Das Gericht schließt sich insoweit der zutreffenden Auffassung der 2. Kammer des LAG Nürnberg an wie folgt:

„Die Instanz endet durch Endentscheidung, Rücknahme der Klage oder des Rechtsmittels, übereinstimmende Erledigungserklärung oder Vergleich (Zöller/Geimer, ZPO, 29. Aufl., 2012, § 117 ZPO Rn. 2 b). Maßgebend für die Frage der Beendigung der Instanz ist bei Abschluss eines Vergleiches nach § 278 Abs. 6 ZPO nicht der Zeitpunkt der Zustellung oder sonstigen schriftlichen Bekanntgabe, sondern der Zeitpunkt des Existentwerdens des Beschlusses. Existent wird ein Beschluss, wenn er aus dem inneren Geschäftsbetrieb hinausgegeben wird. Denn ab diesem Zeitpunkt ist der gerichtliche Beschluss nicht mehr abänderbar (Zöller/Vollkommer, ZPO, 29. Aufl., 2012, § 319, Rn. 7 und Rn.10 m.w.N.). Deshalb ist das Datum der Unterschrift bei Erlass von Beschlüssen im schriftlichen Verfahren ebenso wenig maßgebend (vgl. BayObLG Rpfleger 1981, 144) wie der Zeitpunkt des Wirksamwerdens (bei formlosen Beschlüssen strittig: Hinausgabe aus dem Geschäftsbetrieb oder Mitteilung an eine oder beide Parteien, vgl. Zöller/Vollkommer, a.a.O. Rn. 7 und Rn.19 ff). Eine etwaige Zustellung ist auch deshalb nicht entscheidend, da der den Vergleich beinhaltende Feststellungsbeschluss des Gerichts keine von Amts wegen zuzustellende Entscheidung im Sinne des § 329 Abs. 3 ZPO darstellt, LAG Nürnberg, Beschluss vom 25.02.2013 – 2 Ta 24/13 –, Rn. 16.“

Nach anderer Auffassung ist das Verfahren erst mit Zustellung des Feststellungsbeschlusses abgeschlossen, LAG Schleswig-Holstein, Beschluss vom 10.06.2021 - 1 Ta 46/21 –, Rn. 13.

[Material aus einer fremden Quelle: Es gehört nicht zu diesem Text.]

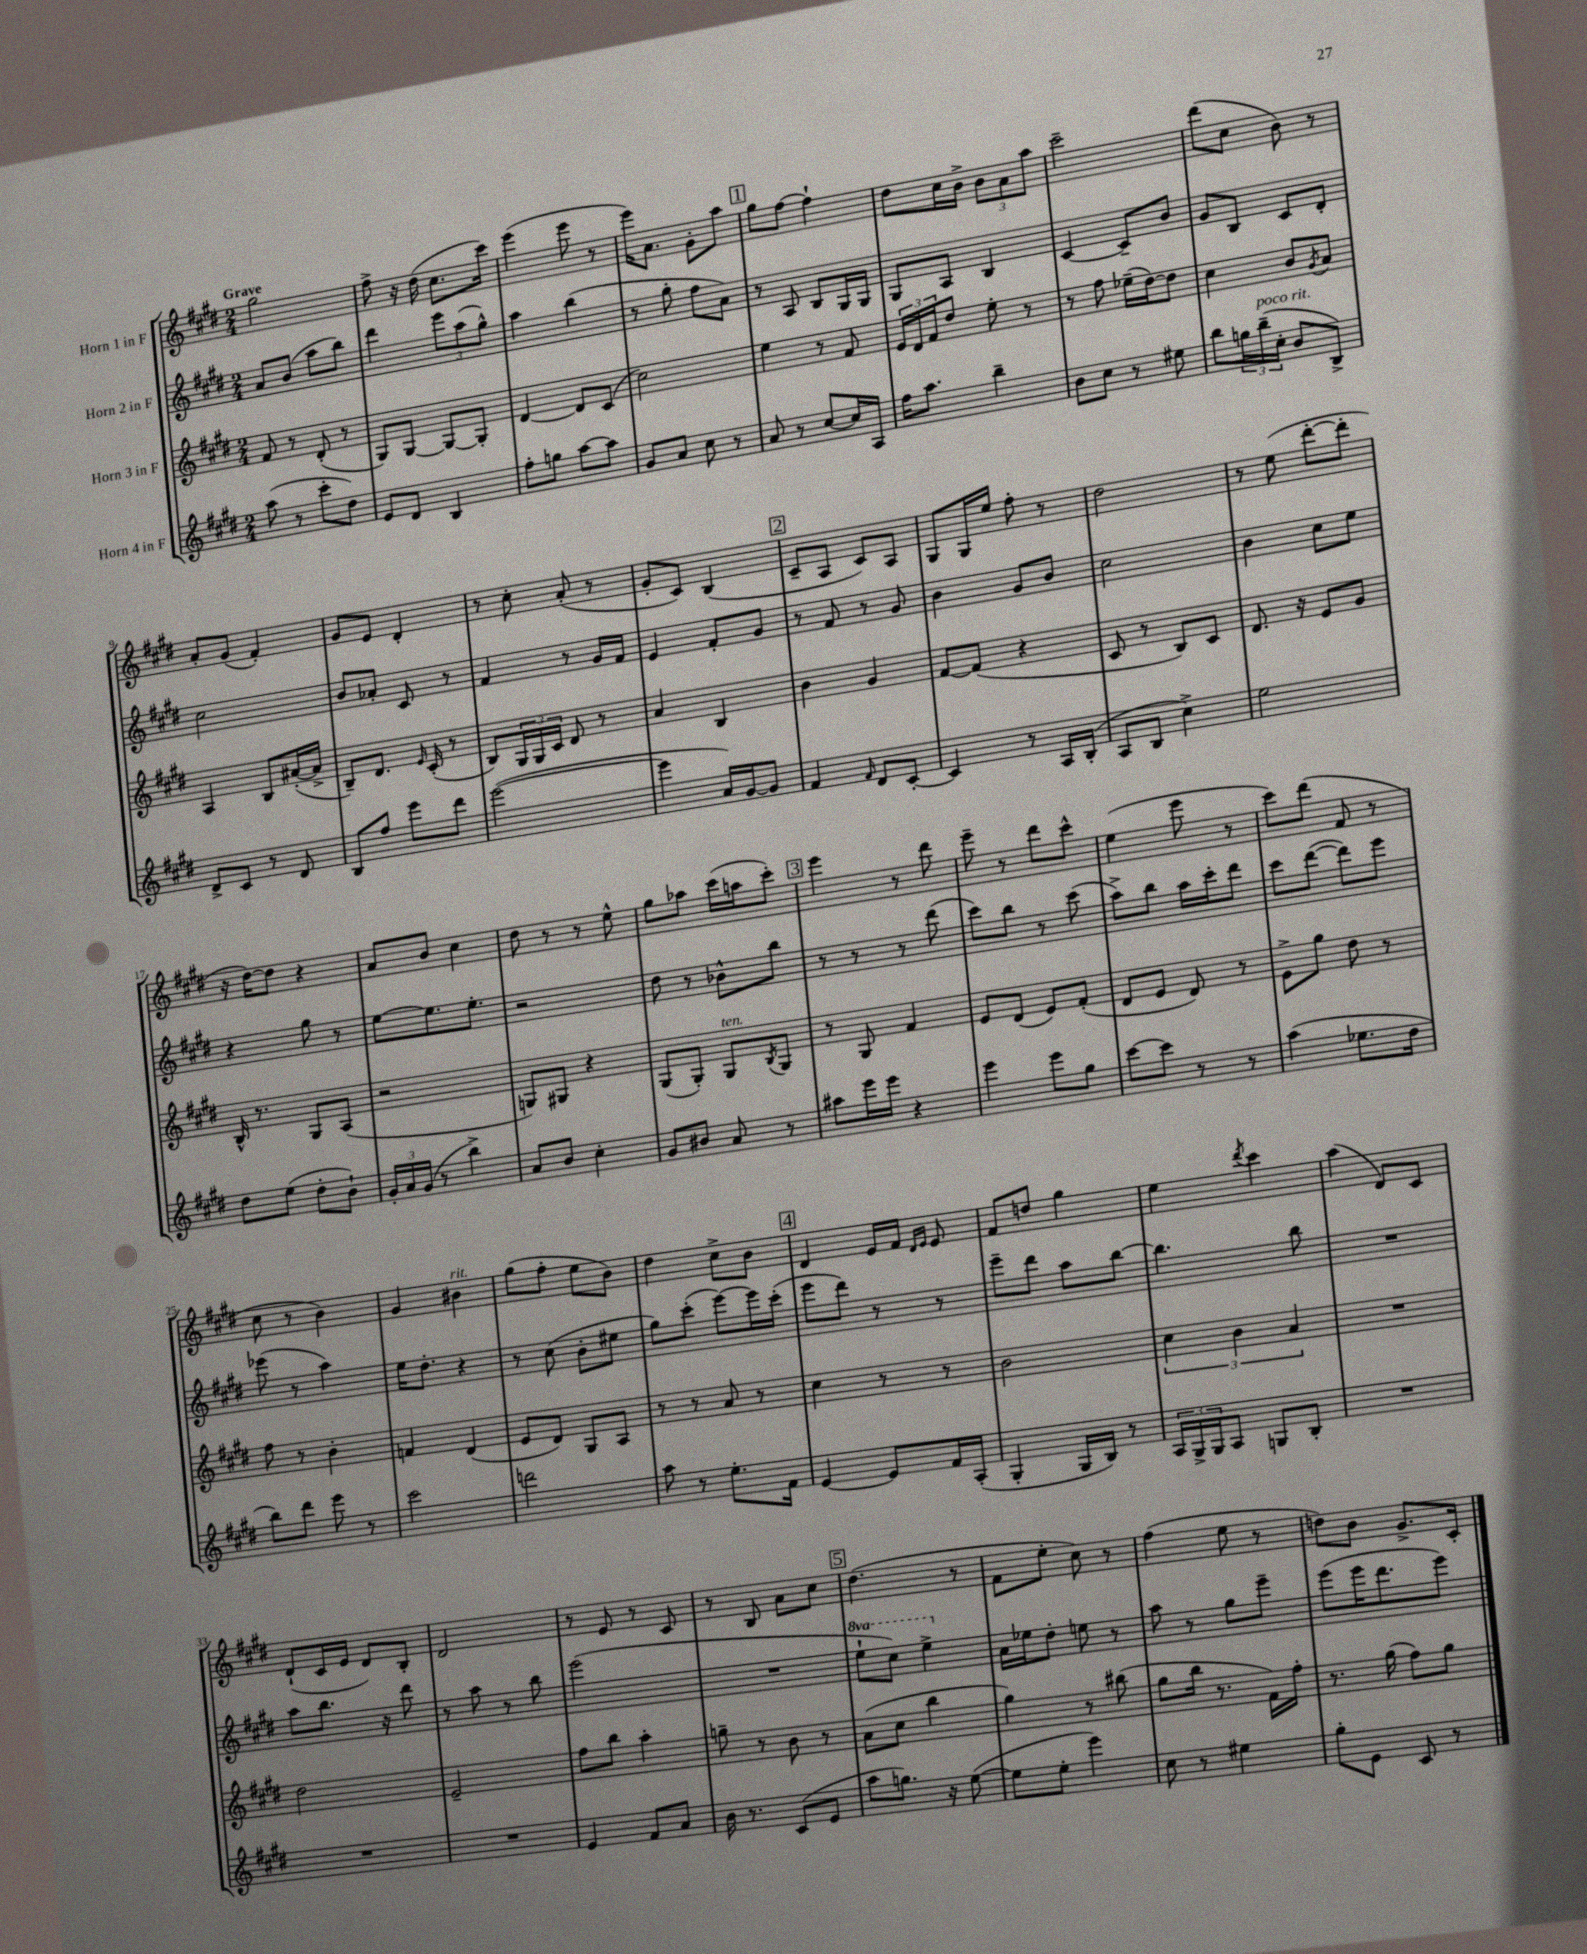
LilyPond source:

<<
\new StaffGroup <<
\new Staff = "s0" \with { instrumentName = "Horn 1 in F" } {
    \clef treble \key e \major \numericTimeSignature \time 2/4 \tempo "Grave"
    gis''2 |
    fis''8-> r16 dis''16( cis''8. cis'''16) |
    e'''4( e'''8 r8 |
    e'''16) a'8. gis'8-. a''8 |
    \mark \markup { \box "1" } gis''8 fis''8~ fis''4-! |
    dis''8 cis''16 b'16-> \tuplet 3/2 { b'8 a'8 a''8 } |
    cis'''2-- |
    dis'''8( cis''8 b'8) r8 |
    a'8-. gis'8( fis'4-.) |
    gis'8 e'8 dis'4-. |
    r8 cis''8-. a'8-.( r8 |
    gis'8-. cis'8) b4( |
    \mark \markup { \box "2" } cis'8-- a8 cis'8) a8 |
    gis8 gis16 e''16 fis''8-. r8 |
    dis''2 |
    r8 e''8( dis'''8~-. dis'''8-. |
    r16 dis''16~) dis''8 r4 |
    a'8 b'8 cis''4 |
    dis''8 r8 r8 e''8-^ |
    gis''8 aes''8 cis'''16( a''16 cis'''8-.) |
    \mark \markup { \box "3" } e'''4 r8 dis'''8 |
    e'''8-- r8 dis'''8 cis'''8-^ |
    e''4( e'''8 r8 |
    cis'''8) dis'''8( fis'8 r8 |
    cis''8 r8 b'4) |
    gis'4 bis'4^\markup { \italic "rit." } |
    gis''8( fis''8-. e''8 b'8) |
    dis''4 cis''8-> b'8 |
    \mark \markup { \box "4" } dis'4 e'16 fis'16 \grace { dis'16 e'16 } e'8 |
    fis'8 d''8 gis''4 |
    e''4 \acciaccatura { dis'''8 } cis'''4 |
    a''4( dis'8) cis'8 |
    dis'8-!( cis'16 e'16 dis'8) b8-. |
    dis'2 |
    r8 e'8 r8 cis'8 |
    r8 b8 a'8 cis''8 |
    \mark \markup { \box "5" } dis''4.( r8 |
    fis'8 e''8-. cis''8) r8 |
    fis''4( e''8 r8 |
    d''8) b'8 gis'8.-> cis'16-. \bar "|." |
}
\new Staff = "s1" \with { instrumentName = "Horn 2 in F" } {
    \clef treble \key e \major \numericTimeSignature \time 2/4 \set Staff.ottavationMarkups = #ottavation-simple-ordinals
    a'8 b'8( a''8 b''8) |
    dis'''4 \tuplet 3/2 { e'''8 a''8( gis''8-^) } |
    a''4 b''4( |
    r8 gis''8-. fis''8 a'8) |
    \mark \markup { \box "1" } r8 a8 b8 gis16 gis16 |
    gis8 a8 b4 |
    cis'4~ cis'8-- b'8 |
    gis'8 b8 cis'8 dis'8-. |
    cis''2 |
    b'8 aes'8-. cis'8 r8 |
    fis'4 r8 gis'16 fis'16 |
    e'4 fis'8-. gis'8 |
    \mark \markup { \box "2" } r8 fis'8 r8 gis'8 |
    b'4 gis'8 b'8 |
    cis''2 |
    b'4 cis''8 e''8 |
    r4 gis''8 r8 |
    e''8~ e''8. e''8.-. |
    r2 |
    dis''8 r8 bes'8-^ b''8 |
    \mark \markup { \box "3" } r8 r8 r8 dis'''8( |
    cis'''8) b''8 r8 cis'''8( |
    a''8->) b''8 a''16 cis'''16-. dis'''8 |
    cis'''8 dis'''8~( dis'''8) e'''8 |
    ees'''8( r8 a''4) |
    e''16 dis''8.-. r4 |
    r8 cis''8( b'8-. eis''8 |
    gis''8) cis'''8-.( e'''8~) e'''16 cis'''16-.( |
    \mark \markup { \box "4" } e'''8 dis'''8) r8 r8 |
    e'''8-- dis'''8 a''8 b''8~ |
    b''4. b''8 |
    R2 |
    a''8 b''8. r16 dis'''8 |
    r8 a''8 r8 b''8 |
    e'''2( |
    R2 |
    \mark \markup { \box "5" } \ottava #1 e'''8-! cis'''8) e'''4-> \ottava #0 |
    a'16 ees''16 dis''8-. e''8 r8 |
    a''8 r8 gis''8 e'''8-- |
    e'''8( e'''16 dis'''8. e'''8) \bar "|." |
}
\new Staff = "s2" \with { instrumentName = "Horn 3 in F" } {
    \clef treble \key e \major \numericTimeSignature \time 2/4
    fis'8 r8 dis'8-.( r8 |
    gis8) gis8~ gis8~ gis8-. |
    dis'4~ dis'8 cis'8( |
    cis''2) |
    \mark \markup { \box "1" } e''4 r8 fis'8 |
    \tuplet 3/2 { e'16 dis'16 fis'16 } dis''8 e''8-. r8 |
    r8 fis''8 ees''16--( dis''16~) dis''8 |
    cis''4 b'8 \acciaccatura { gis'8 } a'8 |
    a4 b8 ais'16~-.( ais'16-> |
    b8--) dis'8. \grace { e'16 } cis'16-.( r8 |
    b8) \tuplet 3/2 { gis16 gis16 cis'16 } dis'8 r8 |
    a'4 b4 |
    \mark \markup { \box "2" } b'4 gis'4 |
    fis'8~ fis'8( r4 |
    cis'8 r8 b8) cis'8 |
    dis'8. r16 e'8 gis'8 |
    b16-^ r8. gis8 a8( |
    r2 |
    g8) gis8 r4 |
    gis8( gis8-.) gis8^\markup { \italic "ten." } \acciaccatura { b8 } gis8 |
    \mark \markup { \box "3" } r8 gis8 fis'4 |
    e'8 dis'8( e'8) fis'8-.( |
    dis'8 e'8 dis'8) r8 |
    e'8-> gis''8 dis''8 r8 |
    fis''8 r8 b'4-. |
    f'4 dis'4( |
    e'8 dis'8) gis8 a8 |
    r8 r8 a'8 r8 |
    \mark \markup { \box "4" } cis''4 r8 r8 |
    b'2 |
    \tuplet 3/2 { cis''4 b'4 a'4 } |
    R2 |
    dis''2 |
    e'2-- |
    fis''8 b''8 a''4-. |
    g''8-- r8 b'8 r8 |
    \mark \markup { \box "5" } a'8( cis''8 b''4 |
    gis''4) r8 bis''8( |
    gis''8 b''16 r8. fis'16) fis''16-. |
    r8. gis''16( fis''8) gis''8 \bar "|." |
}
\new Staff = "s3" \with { instrumentName = "Horn 4 in F" } {
    \clef treble \key e \major \numericTimeSignature \time 2/4
    a''8( r8 cis'''8-. dis''8) |
    e'8 dis'8 b4 |
    fis''8-. g''8 a''8~ a''8 |
    gis'8 a'8 cis''8 r8 |
    \mark \markup { \box "1" } a'8 r8 cis''8~ cis''16 a16 |
    fis''16 a''8. b''4-- |
    b'8 cis''8 r8 eis''8 |
    b''8 \tuplet 3/2 { g''16 b''16--^\markup { \italic "poco rit." }( cis''16-. } b'8 b8->) |
    dis'8-> cis'8 r8 dis'8 |
    b8 fis''8 e'''8 dis'''8 |
    e'''2~( |
    e'''4 a'16) gis'16~ gis'8 |
    \mark \markup { \box "2" } fis'4 \grace { fis'16 } dis'8 cis'8~-. |
    cis'4 r8 a16 b16-.( |
    a8 b8 cis''4->) |
    e''2 |
    dis''8 e''8( dis''8-. b'8-!) |
    \tuplet 3/2 { gis'16-. a'16 gis'16( } r8 b''4->) |
    a'8 b'8 cis''4-. |
    gis'8 bis'8 a'8 r8 |
    \mark \markup { \box "3" } ais''8 e'''16 e'''16 r4 |
    e'''4 e'''8 gis''8 |
    cis'''8~ cis'''8 r8 r8 |
    a''4( ees''8. dis''16 |
    b''8) dis'''8 e'''8 r8 |
    cis'''2 |
    d'''2 |
    a''8 r8 e''8.-. fis'16 |
    \mark \markup { \box "4" } e'4~ e'8 fis'16 a16-.( |
    gis4-. gis16 b16) r8 |
    \tuplet 3/2 { a16 gis16-> gis16 } a8 g8 b8-. |
    R2 |
    R2 |
    R2 |
    e'4 fis'8 a'8 |
    b'16 r8. cis'8( e'8 |
    \mark \markup { \box "5" } a''8 g''8.) r16 e''8~( |
    e''8 e''8-. e'''4) |
    cis''8 r8 eis''4 |
    gis''8-. e'8 cis'8 r8 \bar "|." |
}
>>
>>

Der Meinungsstreit kann dahingestellt bleiben. Hier wurde der Beschluss vom 26.01.2023 erst am 30.01.2023 ausweislich des Vermerks der Geschäftsstelle (Bl. 36 RS der Akte) an den Kläger versandt, mithin bekannt gegeben. Das Verfahren war mithin am 29.01.2023 noch nicht abgeschlossen.

Das Arbeitsgericht wird nunmehr über das Prozesskostenhilfegesuch zu entscheiden haben.

3. Die Entscheidung des Landesarbeitsgerichts kann ohne Hinzuziehung der ehrenamtlichen Richter erfolgen, § 78 Satz 3 ArbGG.

4. Eine Kostenentscheidung ist im Hinblick auf § 127 Abs. 4 ZPO nicht veranlasst.